**EXERCISE AIM**
Given these entries, repeat exactly the lines starting with the one that has "Brain MRI from" and going on through the one that has "131, 171, 134)", both included, but none of the pictures.

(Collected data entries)
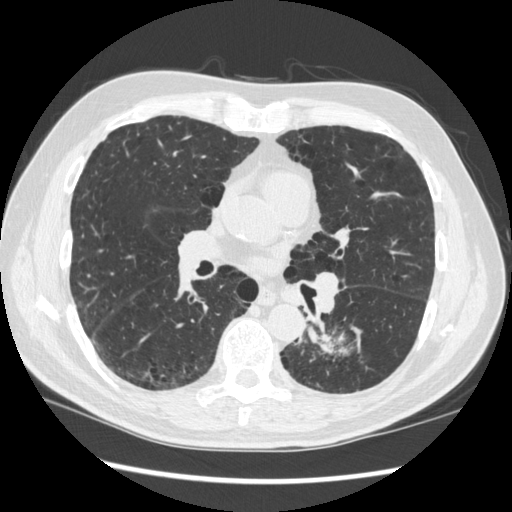
Low-dose screening chest CT, axial slice, baseline annual screen, lung window (W 1500 / L -600 HU), 1.25 mm slice thickness, standard (soft-tissue) reconstruction kernel (STANDARD), 120 kVp, slice 169 of 348 in the series, 512 × 512 image matrix. Male participant, aged 72 years at enrolment.
Lesion marked by an expert reader, box from (x=263, y=306) to (x=369, y=401) px. The screening reader recorded 2 non-calcified nodules or masses ≥4 mm on this exam; which of them this box marks is not recorded. Participant outcome: lung cancer diagnosed 37 days after this screen — squamous cell carcinoma, NOS, left lower lobe, stage IIIA (AJCC 6th edition), 60 mm at pathology.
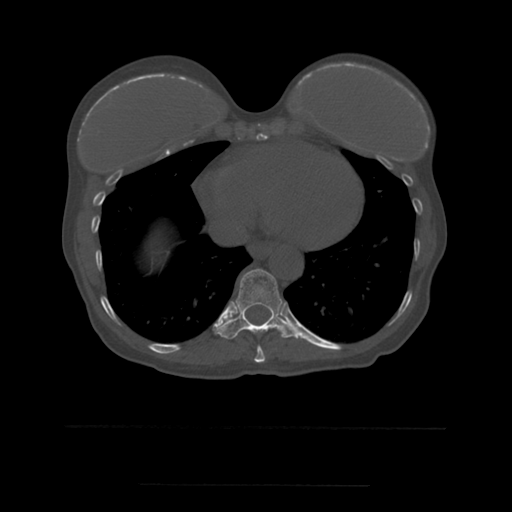
CT including the spine, one axial slice; position 306 of 544 along the scan axis; bone window (W 1800 / L 400 HU); 1.25 mm slice thickness; 512 × 512 image matrix. Patient age 58 years. Case-level facts recorded for this patient, not image findings: primary cancer: lung.
Outlined on this slice (semi-automatically segmented with operator editing):
- T10 vertebra: box from (x=215, y=269) to (x=297, y=339) px
- T9 vertebra: (x=254, y=346)–(x=266, y=363)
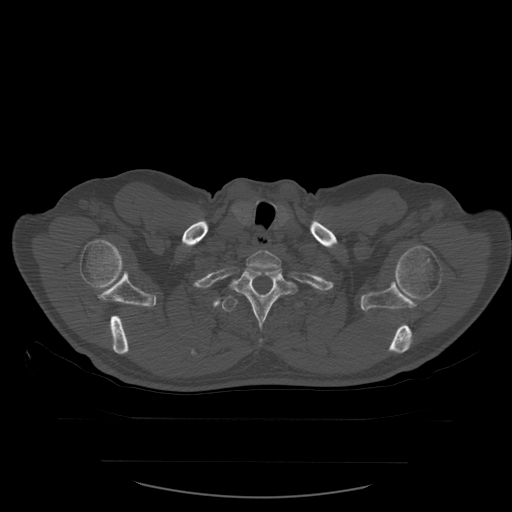
CT including the spine, one axial slice; position 475 of 590 along the scan axis; bone window (W 1800 / L 400 HU); 1.25 mm slice thickness; 512 × 512 image matrix. Patient age 71 years. From the clinical record (not read from this slice): primary cancer: lung.
Structures marked on this image (semi-automatically segmented with operator editing):
- T1 vertebra: bounding box (x1, y1, x2, y2) in pixels: (247, 251, 283, 272)
- T2 vertebra: (227, 266, 300, 341)
- T3 vertebra: (222, 295, 304, 313)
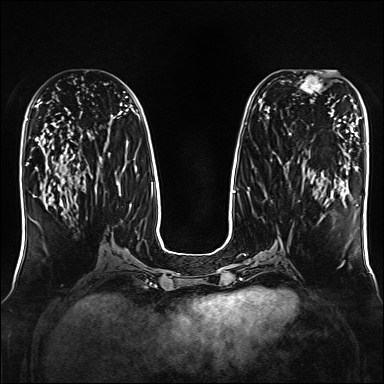
Breast MRI, one axial slice; slice 74 of 160 in the series (ordered by position); dynamic contrast-enhanced series, time point 2 of 7 at this slice position (early post-contrast); 1.5 T; TE 2.3 ms, TR 5.2 ms; 1 mm slice thickness; 384 × 384 image matrix, field of view 330 × 330 mm. Female patient.
Structures marked on this image (semi-automatically segmented with operator editing):
- enhancing-tissue mask used for the functional tumour volume (all voxels passing the contrast-enhancement thresholds inside the analysis volume; usually the tumour): bounding box <294,72,321,93> (left, top, right, bottom; pixels)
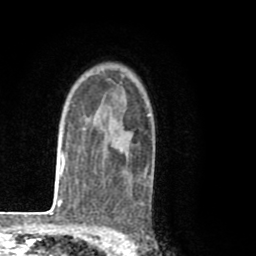
Breast MRI (dynamic contrast-enhanced), one axial slice. Slice 59 of 80 in the series (ordered by position). Cropped to one breast. Dynamic contrast-enhanced series, time point 2 of 8 at this slice position (early post-contrast). 1.5 T. TE 2.6 ms, TR 6.1 ms. 2 mm slice thickness. 256 × 256 image matrix, field of view 160 × 160 mm. Female patient.
Structures marked on this image (semi-automatic segmentation, software-assisted and operator-edited):
- enhancing-tissue mask used for the functional tumour volume (all voxels passing the contrast-enhancement thresholds inside the analysis volume; usually the tumour): bounding box [x1, y1, x2, y2] px = [97, 109, 153, 187]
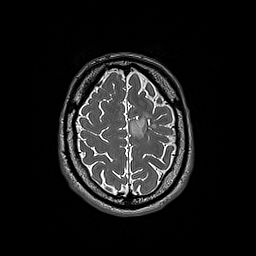
Brain MRI from a brain-tumour surgery series, one axial slice; position 50 of 192 along the scan axis; 1 mm slice thickness; 256 × 256 image matrix, field of view 250 × 250 mm. Case-level facts recorded for this patient, not image findings: histopathology: Oligodendroglioma; WHO grade: 3; IDH mutation: yes; tumour location: Left Frontal.
Structures marked on this image (manually delineated by an expert):
- tumour: box from (x=130, y=112) to (x=155, y=137) px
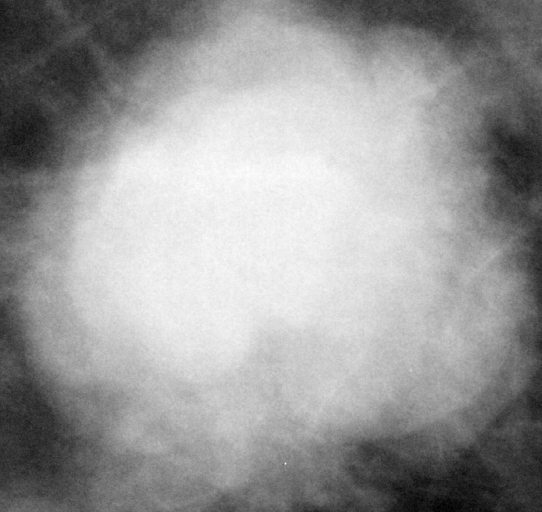
Region of interest cut from a scanned film mammogram (one marked finding), right breast, CC view.
Mass, shape lobulated, margins microlobulated; BI-RADS assessment category 5; pathology result (as recorded, not read from the image): malignant.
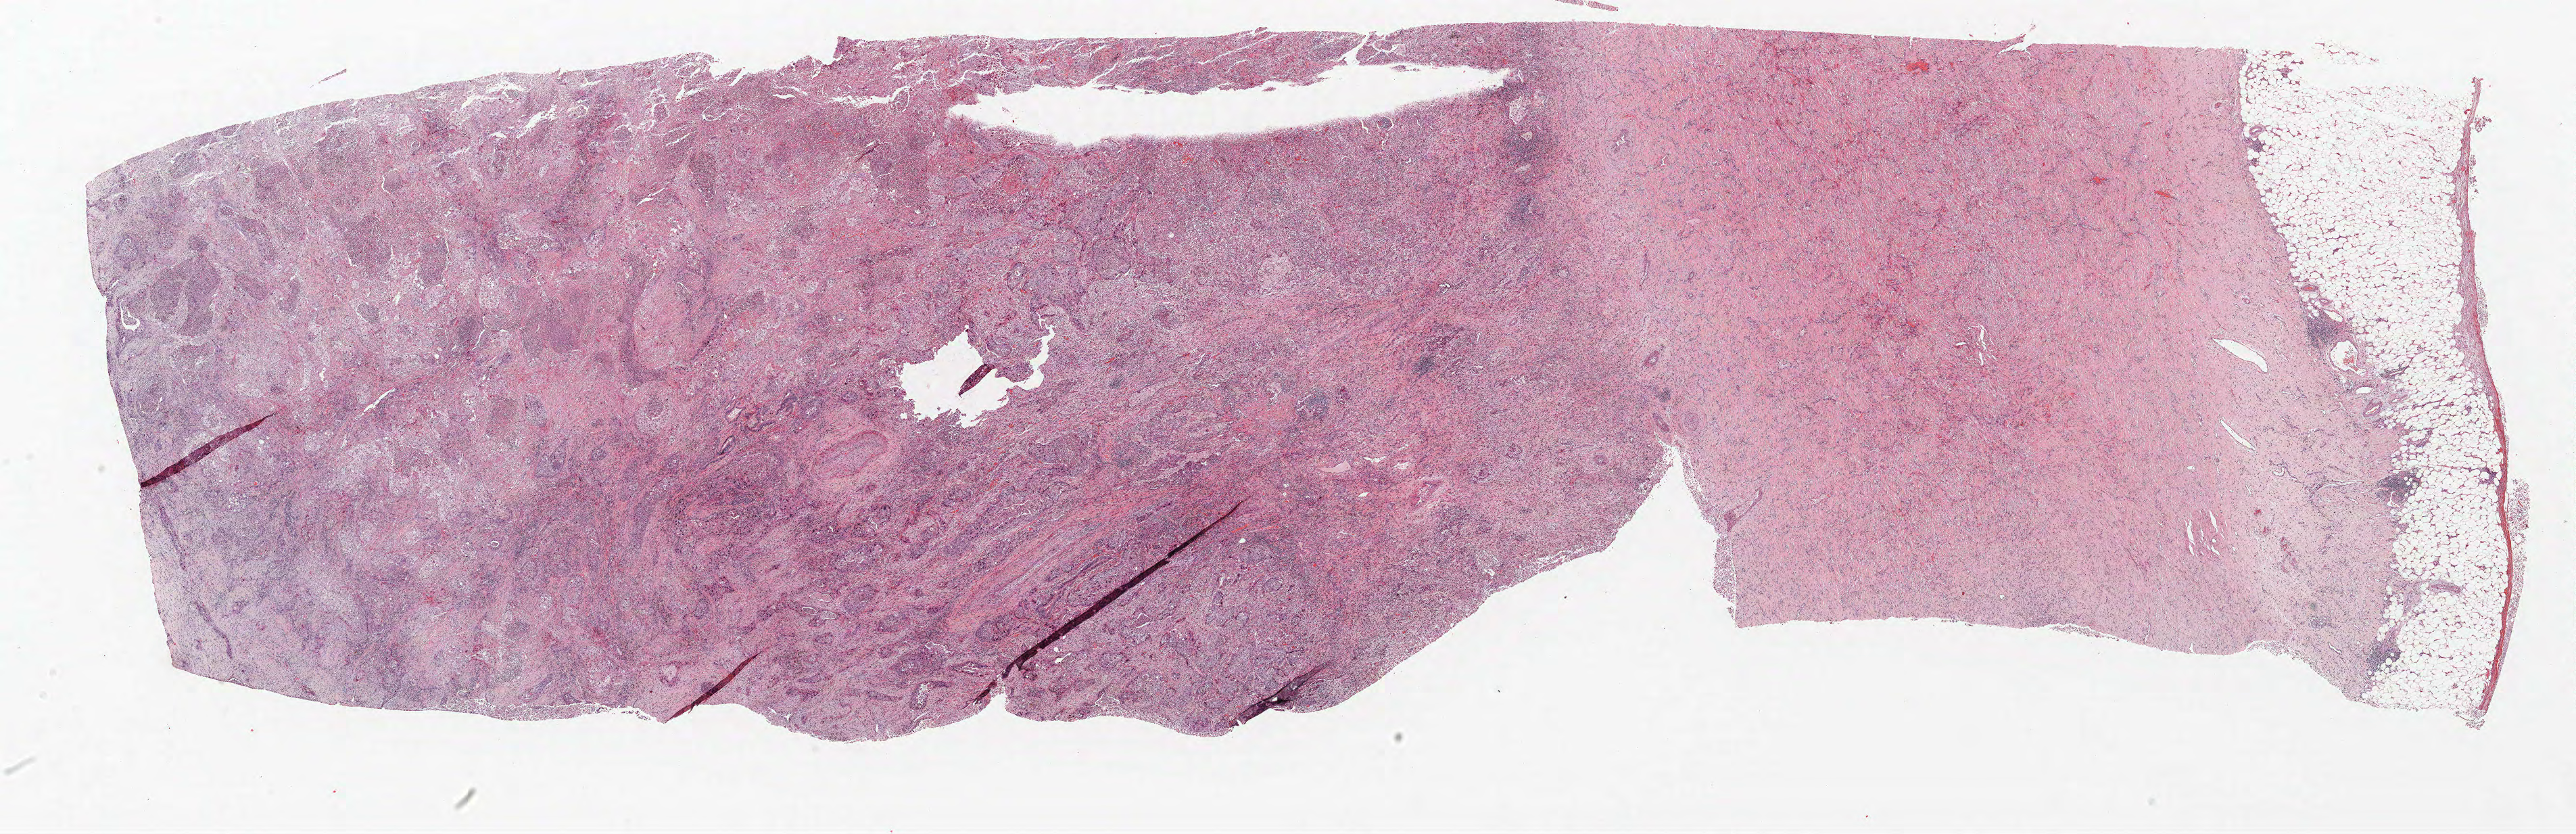
H&E-stained whole-slide image, low-resolution overview of the scanned area, about 30.5 x 9.9 mm (from a 40x scan), formalin-fixed paraffin-embedded (FFPE) section, lung. Male, age 63 at enrolment. Former smoker at enrolment. Grade: moderately differentiated (G2).
- participant's lung-cancer diagnosis: Squamous cell carcinoma, NOS (ICD-O-3 8070/3)
- tumour size (pathology): 80 mm
- primary tumour location (clinical record): right upper lobe
- stage (AJCC 6th edition): IB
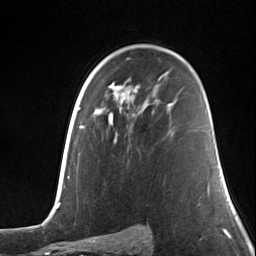
Breast MRI (dynamic contrast-enhanced), one axial slice; position 80 of 124 along the scan axis; cropped to one breast; dynamic contrast-enhanced series, time point 2 of 7 at this slice position (early post-contrast); 3 T; TE 1.8 ms, TR 4.7 ms; 1.3 mm slice thickness; 256 × 256 image matrix. Female patient.
Outlined on this slice (semi-automatically segmented with operator editing):
- enhancing-tissue mask used for the functional tumour volume (all voxels passing the contrast-enhancement thresholds inside the analysis volume; usually the tumour): bounding box (x1, y1, x2, y2) in pixels: (168, 131, 171, 134)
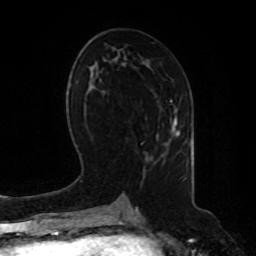
Breast MRI, one axial slice; cropped to one breast; dynamic contrast-enhanced series, time point 2 of 8 at this slice position (early post-contrast); 1.5 T; TE 4.2 ms, TR 7 ms; 256 × 256 image matrix. Female patient.
Structures marked on this image (semi-automatic segmentation, software-assisted and operator-edited):
- enhancing-tissue mask used for the functional tumour volume (all voxels passing the contrast-enhancement thresholds inside the analysis volume; usually the tumour): bounding box [x1, y1, x2, y2] px = [171, 117, 180, 138]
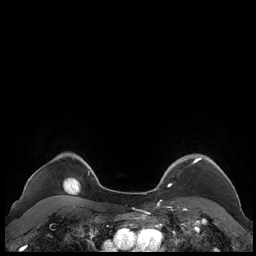
Breast MRI (dynamic contrast-enhanced), one axial slice; position 179 of 248 along the scan axis; dynamic contrast-enhanced series, time point 2 of 7 at this slice position (early post-contrast); 1.5 T; TE 1.9 ms, TR 4.1 ms; 256 × 256 image matrix, field of view 340 × 340 mm. Female patient.
Outlined on this slice (semi-automatic segmentation, software-assisted and operator-edited):
- enhancing-tissue mask used for the functional tumour volume (all voxels passing the contrast-enhancement thresholds inside the analysis volume; usually the tumour): bounding box <159,157,226,187> (left, top, right, bottom; pixels)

**RESULT OF THIS TASK**
Brain MRI from a brain-tumour surgery series, one axial slice; position 50 of 192 along the scan axis; 1 mm slice thickness; 256 × 256 image matrix, field of view 250 × 250 mm. Case-level facts recorded for this patient, not image findings: histopathology: Oligodendroglioma; WHO grade: 3; IDH mutation: yes; tumour location: Left Frontal.
Structures marked on this image (manually delineated by an expert):
- tumour: box from (x=130, y=112) to (x=155, y=137) px
Region of interest cut from a scanned film mammogram (one marked finding), right breast, CC view.
Mass, shape lobulated, margins microlobulated; BI-RADS assessment category 5; pathology result (as recorded, not read from the image): malignant.
H&E-stained whole-slide image, low-resolution overview of the scanned area, about 30.5 x 9.9 mm (from a 40x scan), formalin-fixed paraffin-embedded (FFPE) section, lung. Male, age 63 at enrolment. Former smoker at enrolment. Grade: moderately differentiated (G2).
- participant's lung-cancer diagnosis: Squamous cell carcinoma, NOS (ICD-O-3 8070/3)
- tumour size (pathology): 80 mm
- primary tumour location (clinical record): right upper lobe
- stage (AJCC 6th edition): IB
Breast MRI (dynamic contrast-enhanced), one axial slice; position 80 of 124 along the scan axis; cropped to one breast; dynamic contrast-enhanced series, time point 2 of 7 at this slice position (early post-contrast); 3 T; TE 1.8 ms, TR 4.7 ms; 1.3 mm slice thickness; 256 × 256 image matrix. Female patient.
Outlined on this slice (semi-automatically segmented with operator editing):
- enhancing-tissue mask used for the functional tumour volume (all voxels passing the contrast-enhancement thresholds inside the analysis volume; usually the tumour): bounding box (x1, y1, x2, y2) in pixels: (168, 131, 171, 134)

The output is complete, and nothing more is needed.